Transcribe, exactly as they appear, only the lines from the one holding "Temel Eğitim Anabilim Dalı" through the end of the entries below.

____ Data for this task

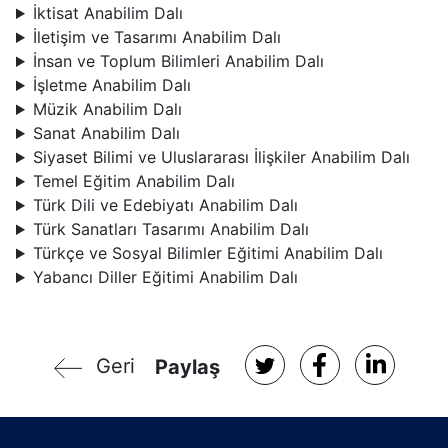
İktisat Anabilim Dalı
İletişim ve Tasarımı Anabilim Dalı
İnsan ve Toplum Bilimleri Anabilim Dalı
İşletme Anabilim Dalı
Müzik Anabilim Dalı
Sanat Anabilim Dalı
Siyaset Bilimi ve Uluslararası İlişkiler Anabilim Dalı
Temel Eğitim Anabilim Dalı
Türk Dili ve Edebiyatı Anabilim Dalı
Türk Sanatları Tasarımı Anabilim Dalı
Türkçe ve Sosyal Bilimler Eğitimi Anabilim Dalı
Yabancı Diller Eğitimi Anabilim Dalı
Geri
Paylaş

________

* **Answer to this exercise**
Temel Eğitim Anabilim Dalı
Türk Dili ve Edebiyatı Anabilim Dalı
Türk Sanatları Tasarımı Anabilim Dalı
Türkçe ve Sosyal Bilimler Eğitimi Anabilim Dalı
Yabancı Diller Eğitimi Anabilim Dalı
Geri
Paylaş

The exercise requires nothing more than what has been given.